BEGIN

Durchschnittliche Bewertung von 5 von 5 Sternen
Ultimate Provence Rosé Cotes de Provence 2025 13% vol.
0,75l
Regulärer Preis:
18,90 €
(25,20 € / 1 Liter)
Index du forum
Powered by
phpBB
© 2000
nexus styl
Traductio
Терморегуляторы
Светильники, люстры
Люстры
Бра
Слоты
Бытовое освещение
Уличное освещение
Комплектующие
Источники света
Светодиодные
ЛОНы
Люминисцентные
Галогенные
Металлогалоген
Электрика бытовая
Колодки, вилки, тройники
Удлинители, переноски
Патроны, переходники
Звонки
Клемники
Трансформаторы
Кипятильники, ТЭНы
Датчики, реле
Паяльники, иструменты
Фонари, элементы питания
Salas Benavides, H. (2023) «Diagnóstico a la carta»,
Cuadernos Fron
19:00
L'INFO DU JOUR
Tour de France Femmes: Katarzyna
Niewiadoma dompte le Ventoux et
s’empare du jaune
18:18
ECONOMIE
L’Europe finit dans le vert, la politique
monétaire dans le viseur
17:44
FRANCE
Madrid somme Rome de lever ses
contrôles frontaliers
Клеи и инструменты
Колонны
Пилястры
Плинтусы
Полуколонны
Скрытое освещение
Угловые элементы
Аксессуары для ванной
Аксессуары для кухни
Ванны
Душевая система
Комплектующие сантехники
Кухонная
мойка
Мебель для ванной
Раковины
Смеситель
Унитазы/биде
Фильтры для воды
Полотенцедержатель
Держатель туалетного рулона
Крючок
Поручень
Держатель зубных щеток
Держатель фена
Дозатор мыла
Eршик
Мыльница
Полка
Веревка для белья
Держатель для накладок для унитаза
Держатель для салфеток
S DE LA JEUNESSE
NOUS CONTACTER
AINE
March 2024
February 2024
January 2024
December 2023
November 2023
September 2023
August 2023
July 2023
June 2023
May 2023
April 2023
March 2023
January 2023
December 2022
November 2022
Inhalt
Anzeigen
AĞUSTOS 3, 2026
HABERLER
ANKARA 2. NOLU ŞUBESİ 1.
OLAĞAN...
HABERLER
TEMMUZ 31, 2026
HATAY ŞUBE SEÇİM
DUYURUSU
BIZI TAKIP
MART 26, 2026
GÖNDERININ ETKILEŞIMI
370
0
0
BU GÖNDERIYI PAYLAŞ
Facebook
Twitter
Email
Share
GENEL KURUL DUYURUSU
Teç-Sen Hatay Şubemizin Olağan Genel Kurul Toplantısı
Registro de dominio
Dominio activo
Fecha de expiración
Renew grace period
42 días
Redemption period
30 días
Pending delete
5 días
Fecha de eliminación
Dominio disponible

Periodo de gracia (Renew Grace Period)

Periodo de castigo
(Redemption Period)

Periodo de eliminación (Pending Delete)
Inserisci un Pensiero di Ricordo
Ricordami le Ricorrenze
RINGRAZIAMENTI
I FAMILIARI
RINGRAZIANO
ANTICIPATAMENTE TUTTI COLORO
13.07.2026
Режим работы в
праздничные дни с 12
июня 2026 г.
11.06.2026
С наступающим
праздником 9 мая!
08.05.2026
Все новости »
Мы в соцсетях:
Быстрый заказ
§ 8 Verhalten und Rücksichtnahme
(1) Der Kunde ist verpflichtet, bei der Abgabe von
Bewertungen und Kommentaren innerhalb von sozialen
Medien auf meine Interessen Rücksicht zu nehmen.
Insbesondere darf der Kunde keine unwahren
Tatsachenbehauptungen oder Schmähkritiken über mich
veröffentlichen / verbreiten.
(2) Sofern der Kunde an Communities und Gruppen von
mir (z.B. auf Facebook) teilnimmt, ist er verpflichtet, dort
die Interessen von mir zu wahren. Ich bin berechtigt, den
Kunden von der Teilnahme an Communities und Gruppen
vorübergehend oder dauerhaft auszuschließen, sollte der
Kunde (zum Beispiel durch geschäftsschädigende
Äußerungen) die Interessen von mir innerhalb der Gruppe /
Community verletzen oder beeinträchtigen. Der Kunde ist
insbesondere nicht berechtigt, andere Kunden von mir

END
BEGIN

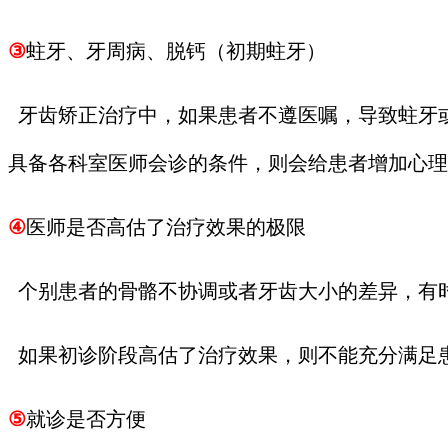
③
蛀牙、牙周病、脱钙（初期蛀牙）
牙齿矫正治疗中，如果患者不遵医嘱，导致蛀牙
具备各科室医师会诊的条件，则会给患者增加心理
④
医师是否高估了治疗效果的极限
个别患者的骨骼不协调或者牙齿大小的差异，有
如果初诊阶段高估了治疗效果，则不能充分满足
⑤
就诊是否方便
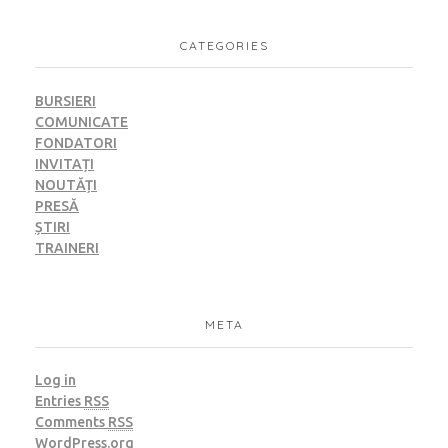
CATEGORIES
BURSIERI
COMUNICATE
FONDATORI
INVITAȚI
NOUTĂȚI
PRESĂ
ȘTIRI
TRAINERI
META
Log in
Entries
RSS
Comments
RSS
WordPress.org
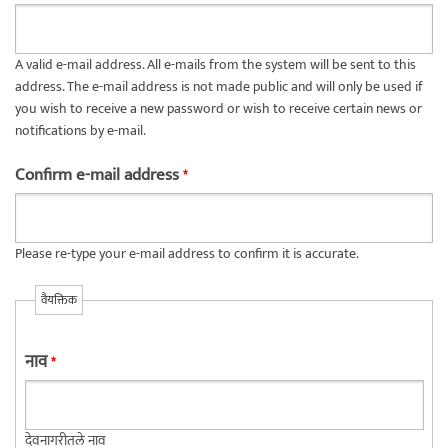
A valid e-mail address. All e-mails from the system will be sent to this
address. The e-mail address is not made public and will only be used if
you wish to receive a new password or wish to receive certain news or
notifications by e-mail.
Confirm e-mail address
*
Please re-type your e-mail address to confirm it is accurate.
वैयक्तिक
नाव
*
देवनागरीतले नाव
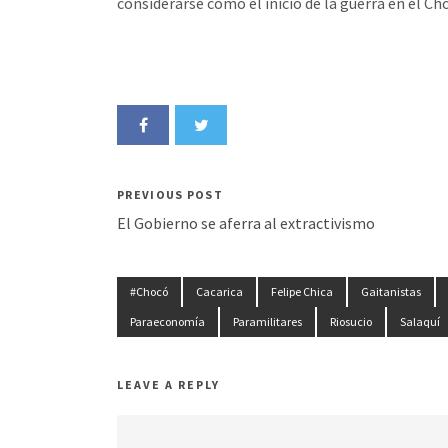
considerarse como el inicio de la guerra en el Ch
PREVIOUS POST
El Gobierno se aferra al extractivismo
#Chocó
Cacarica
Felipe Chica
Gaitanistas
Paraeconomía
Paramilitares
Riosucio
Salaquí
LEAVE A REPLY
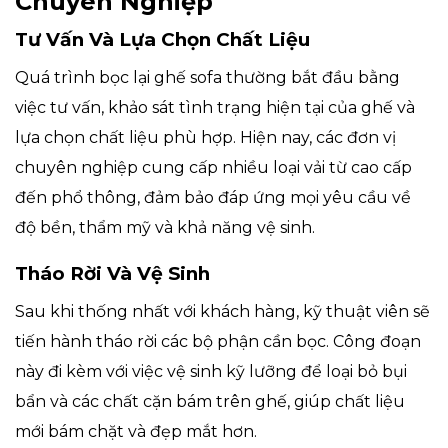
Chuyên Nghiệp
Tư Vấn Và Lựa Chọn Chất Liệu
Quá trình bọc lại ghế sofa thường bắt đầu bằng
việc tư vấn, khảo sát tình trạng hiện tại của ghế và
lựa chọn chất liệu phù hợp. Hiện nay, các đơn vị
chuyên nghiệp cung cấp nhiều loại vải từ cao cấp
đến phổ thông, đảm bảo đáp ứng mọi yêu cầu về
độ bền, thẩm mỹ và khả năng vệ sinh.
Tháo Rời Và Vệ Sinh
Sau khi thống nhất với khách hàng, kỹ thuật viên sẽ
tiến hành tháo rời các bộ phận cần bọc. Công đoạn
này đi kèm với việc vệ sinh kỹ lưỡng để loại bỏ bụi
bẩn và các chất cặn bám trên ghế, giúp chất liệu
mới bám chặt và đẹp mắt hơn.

END
BEGIN

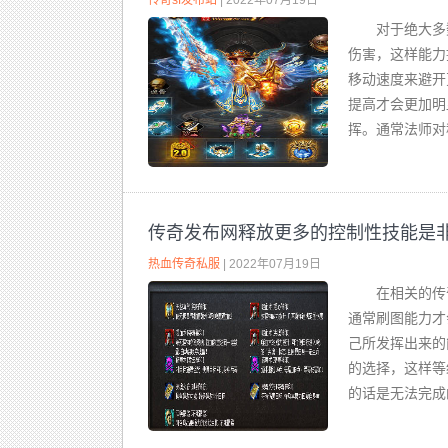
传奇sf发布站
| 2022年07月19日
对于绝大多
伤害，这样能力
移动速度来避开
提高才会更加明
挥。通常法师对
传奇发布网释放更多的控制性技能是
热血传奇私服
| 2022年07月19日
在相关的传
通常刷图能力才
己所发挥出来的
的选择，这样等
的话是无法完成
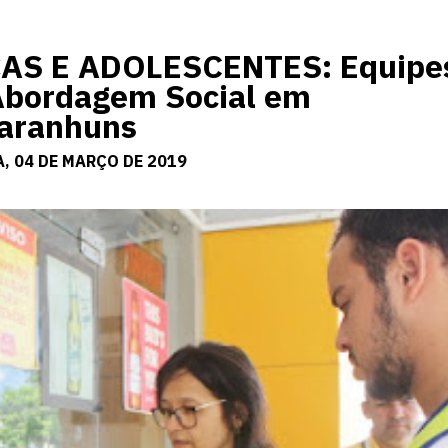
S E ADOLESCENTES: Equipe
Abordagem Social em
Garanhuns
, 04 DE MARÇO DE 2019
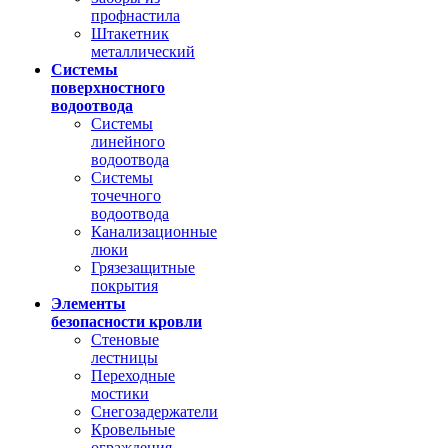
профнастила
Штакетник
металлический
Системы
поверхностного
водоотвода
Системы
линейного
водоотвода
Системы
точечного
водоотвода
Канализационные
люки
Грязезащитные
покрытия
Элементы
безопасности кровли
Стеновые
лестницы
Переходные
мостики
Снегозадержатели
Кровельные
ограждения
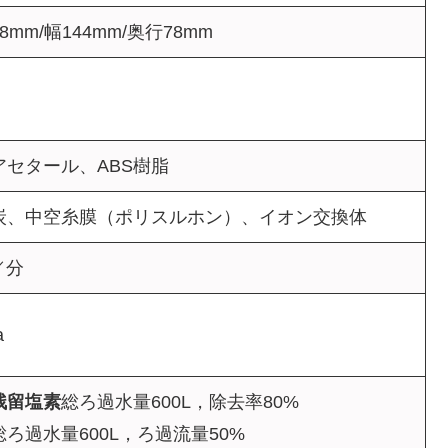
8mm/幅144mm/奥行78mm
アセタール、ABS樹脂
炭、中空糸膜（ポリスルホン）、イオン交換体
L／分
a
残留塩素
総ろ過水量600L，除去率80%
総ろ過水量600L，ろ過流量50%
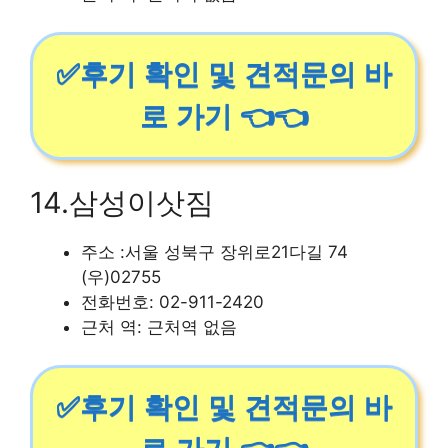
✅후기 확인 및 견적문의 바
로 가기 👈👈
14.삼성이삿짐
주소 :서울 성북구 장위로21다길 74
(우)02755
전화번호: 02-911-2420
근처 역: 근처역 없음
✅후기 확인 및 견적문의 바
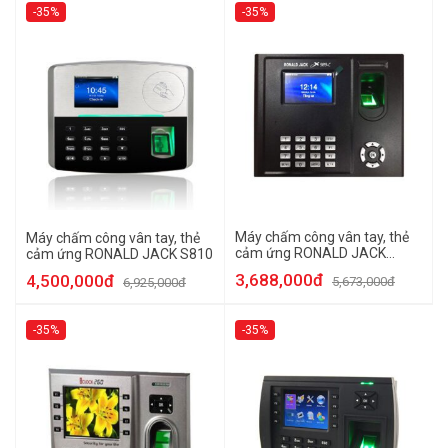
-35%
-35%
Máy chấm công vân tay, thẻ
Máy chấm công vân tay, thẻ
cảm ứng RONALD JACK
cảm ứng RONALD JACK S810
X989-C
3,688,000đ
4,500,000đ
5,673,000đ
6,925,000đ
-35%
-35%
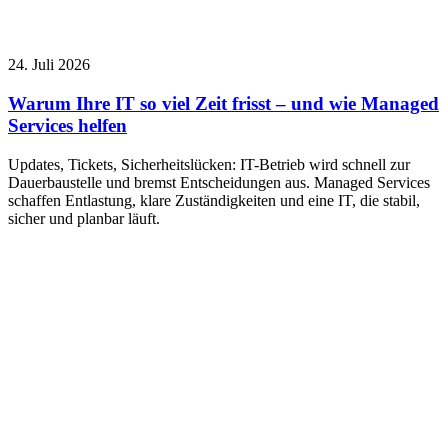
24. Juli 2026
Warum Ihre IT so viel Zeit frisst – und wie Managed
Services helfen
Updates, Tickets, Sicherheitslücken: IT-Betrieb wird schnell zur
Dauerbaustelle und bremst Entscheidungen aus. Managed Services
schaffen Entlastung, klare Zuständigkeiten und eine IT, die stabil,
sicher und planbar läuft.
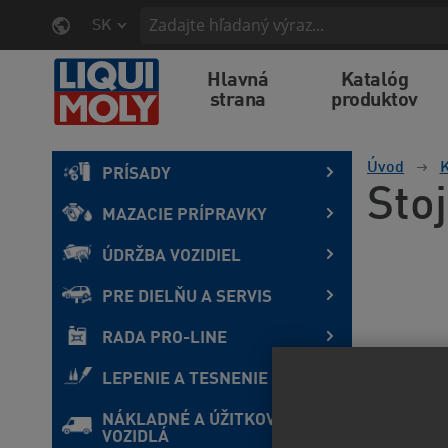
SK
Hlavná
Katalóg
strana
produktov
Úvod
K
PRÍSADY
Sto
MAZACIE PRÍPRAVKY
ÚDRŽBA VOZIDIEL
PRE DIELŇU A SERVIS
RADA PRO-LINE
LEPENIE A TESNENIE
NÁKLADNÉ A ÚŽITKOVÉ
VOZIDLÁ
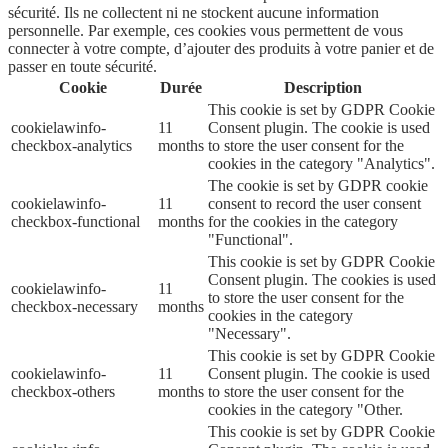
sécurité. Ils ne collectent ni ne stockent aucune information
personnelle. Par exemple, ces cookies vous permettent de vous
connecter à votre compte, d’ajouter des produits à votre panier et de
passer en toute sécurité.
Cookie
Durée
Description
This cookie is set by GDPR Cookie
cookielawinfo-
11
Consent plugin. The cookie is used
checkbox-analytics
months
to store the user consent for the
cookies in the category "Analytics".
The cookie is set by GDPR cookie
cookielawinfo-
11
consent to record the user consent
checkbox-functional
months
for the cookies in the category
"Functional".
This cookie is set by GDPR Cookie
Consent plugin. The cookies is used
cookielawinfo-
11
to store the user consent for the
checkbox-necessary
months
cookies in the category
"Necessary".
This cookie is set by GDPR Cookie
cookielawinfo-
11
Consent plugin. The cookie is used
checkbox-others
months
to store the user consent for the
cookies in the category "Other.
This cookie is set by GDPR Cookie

END

__Exercise__.
Line by line, check the listing above for the string "sécurité" and say how many lines have it, giving the number alone.

__Task solution__.
2